The United States practices sports capitalism, if you will, while others pursue different forms of sports socialism. Going to Los Angeles won't turn the IOC away from sports socialism. It doesn't need to. The IOC does an extremely poor job of explaining this fact but, indeed, this is a fact: the operating budget of almost every Olympics Games runs at or close to black. It's the infrastructure costs that bleed red.
—
1925, Prague, Olympic Congress:"... in general the need has been recognized to limit the length of the Games, and thus also to limit the expenses occasioned by the Games. Yet I do not believe that these two issues are directly connected. Great savings will be realized when an Olympiad is held if that celebration is planned far enough in advance, and with great method, discipline, and disinterest. But in this area as in so many others, wasteful habits have reigned, formed through bad policy based on the idea that unrestrained luxury will necessarily result in common ease and prosperity. The issue of luxury must be reflected upon. Its vulgarity makes it sterile. It merely tends to crush moderating forces, making social contrasts a source of even greater irritation. Simplified organizational mechanisms, more standardized and more peaceful accommodations, less festivity, and especially closer and more daily contact between athletes and directors, without any politicians or go-getters to divide them—such, I hope, is the sight that the Games of the Ninth Olympiad [in Amsterdam, in 1928] will show us.”
-*-
● To do:
A - Reproduce from the passage on Olympic costs the part between "The United States" and "that bleed red.", inclusive.
B - Decide whether each statement agrees with the passage on Olympic costs, and support each yes or no with the deciding words quoted from it. (i) The operating budget of almost every Olympic Games runs at or close to black. (ii) The 1925 speech holds that limiting the length of the Games and limiting their expenses are directly connected. (iii) The 1925 speech was delivered at an Olympic Congress in Prague.
Rely solely on the passage on Olympic costs.

● Listed entries:
-*-
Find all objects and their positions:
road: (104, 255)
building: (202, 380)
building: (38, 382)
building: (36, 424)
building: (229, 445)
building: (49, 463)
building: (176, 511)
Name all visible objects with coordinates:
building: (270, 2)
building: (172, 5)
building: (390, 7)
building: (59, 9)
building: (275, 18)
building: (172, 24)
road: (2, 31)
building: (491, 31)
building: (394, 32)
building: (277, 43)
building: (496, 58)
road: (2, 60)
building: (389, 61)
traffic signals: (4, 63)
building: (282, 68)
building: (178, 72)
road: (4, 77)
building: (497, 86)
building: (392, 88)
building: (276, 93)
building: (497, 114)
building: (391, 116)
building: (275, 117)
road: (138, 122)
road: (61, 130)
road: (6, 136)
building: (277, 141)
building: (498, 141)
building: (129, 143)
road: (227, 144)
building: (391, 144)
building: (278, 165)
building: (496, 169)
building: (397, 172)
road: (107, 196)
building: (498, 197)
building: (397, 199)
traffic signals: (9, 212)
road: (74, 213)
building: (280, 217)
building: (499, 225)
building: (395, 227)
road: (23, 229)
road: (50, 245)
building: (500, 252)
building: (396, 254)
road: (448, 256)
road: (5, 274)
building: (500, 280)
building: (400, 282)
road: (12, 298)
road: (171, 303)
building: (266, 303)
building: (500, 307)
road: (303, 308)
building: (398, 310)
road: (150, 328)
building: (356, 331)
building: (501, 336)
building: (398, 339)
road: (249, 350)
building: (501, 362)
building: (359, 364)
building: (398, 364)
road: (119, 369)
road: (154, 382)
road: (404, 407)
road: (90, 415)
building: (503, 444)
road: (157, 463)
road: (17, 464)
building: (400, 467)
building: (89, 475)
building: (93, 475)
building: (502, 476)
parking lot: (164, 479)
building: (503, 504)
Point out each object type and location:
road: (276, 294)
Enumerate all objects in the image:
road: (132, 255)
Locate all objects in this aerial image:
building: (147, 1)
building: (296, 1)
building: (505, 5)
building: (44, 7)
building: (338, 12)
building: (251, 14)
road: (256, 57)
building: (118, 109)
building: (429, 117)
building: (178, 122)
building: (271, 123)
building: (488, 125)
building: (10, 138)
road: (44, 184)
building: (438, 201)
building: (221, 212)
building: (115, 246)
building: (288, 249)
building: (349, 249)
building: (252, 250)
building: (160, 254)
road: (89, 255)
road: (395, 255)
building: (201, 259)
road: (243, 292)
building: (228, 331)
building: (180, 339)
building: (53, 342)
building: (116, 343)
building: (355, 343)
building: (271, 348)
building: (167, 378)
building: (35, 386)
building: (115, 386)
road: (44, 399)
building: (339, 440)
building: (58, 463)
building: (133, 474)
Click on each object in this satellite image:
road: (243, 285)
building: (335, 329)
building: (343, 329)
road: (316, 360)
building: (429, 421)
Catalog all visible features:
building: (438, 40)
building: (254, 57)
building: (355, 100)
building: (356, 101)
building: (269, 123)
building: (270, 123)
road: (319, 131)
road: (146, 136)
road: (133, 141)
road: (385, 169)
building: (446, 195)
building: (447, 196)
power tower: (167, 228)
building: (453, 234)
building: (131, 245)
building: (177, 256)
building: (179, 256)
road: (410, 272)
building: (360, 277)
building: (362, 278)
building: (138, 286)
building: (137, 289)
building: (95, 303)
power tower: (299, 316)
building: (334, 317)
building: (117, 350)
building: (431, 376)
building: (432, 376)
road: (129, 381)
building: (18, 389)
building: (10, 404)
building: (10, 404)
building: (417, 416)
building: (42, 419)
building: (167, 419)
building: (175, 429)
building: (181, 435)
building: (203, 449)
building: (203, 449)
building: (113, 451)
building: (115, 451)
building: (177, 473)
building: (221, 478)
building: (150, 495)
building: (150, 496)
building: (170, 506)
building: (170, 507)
-*-
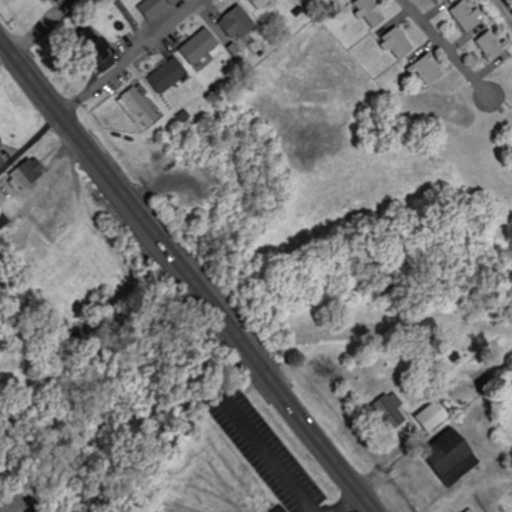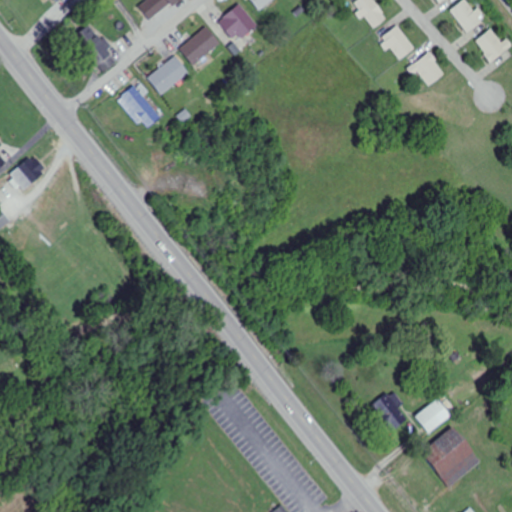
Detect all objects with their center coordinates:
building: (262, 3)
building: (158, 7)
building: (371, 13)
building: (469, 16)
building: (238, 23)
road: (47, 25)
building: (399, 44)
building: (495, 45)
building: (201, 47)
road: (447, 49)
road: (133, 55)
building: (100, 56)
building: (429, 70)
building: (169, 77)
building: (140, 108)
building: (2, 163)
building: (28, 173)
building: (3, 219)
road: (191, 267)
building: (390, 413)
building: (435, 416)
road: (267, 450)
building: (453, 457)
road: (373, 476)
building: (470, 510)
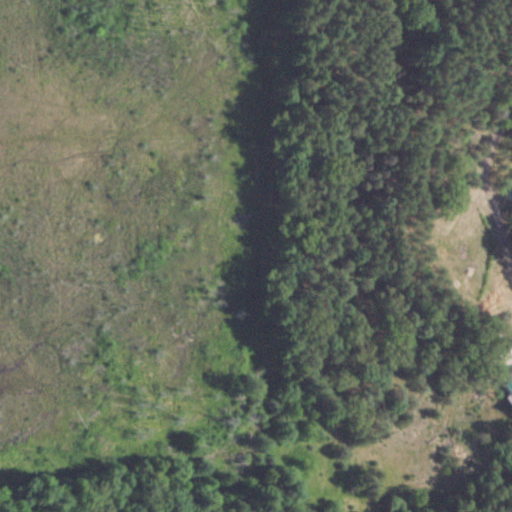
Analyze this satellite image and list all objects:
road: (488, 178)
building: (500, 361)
-*-
● Answers to the exercise:
A -
The United States practices sports capitalism, if you will, while others pursue different forms of sports socialism. Going to Los Angeles won't turn the IOC away from sports socialism. It doesn't need to. The IOC does an extremely poor job of explaining this fact but, indeed, this is a fact: the operating budget of almost every Olympics Games runs at or close to black. It's the infrastructure costs that bleed red.

B -
(i) Yes: "the operating budget of almost every Olympics Games runs at or close to black."
(ii) No: "Yet I do not believe that these two issues are directly connected."
(iii) Yes: "1925, Prague, Olympic Congress"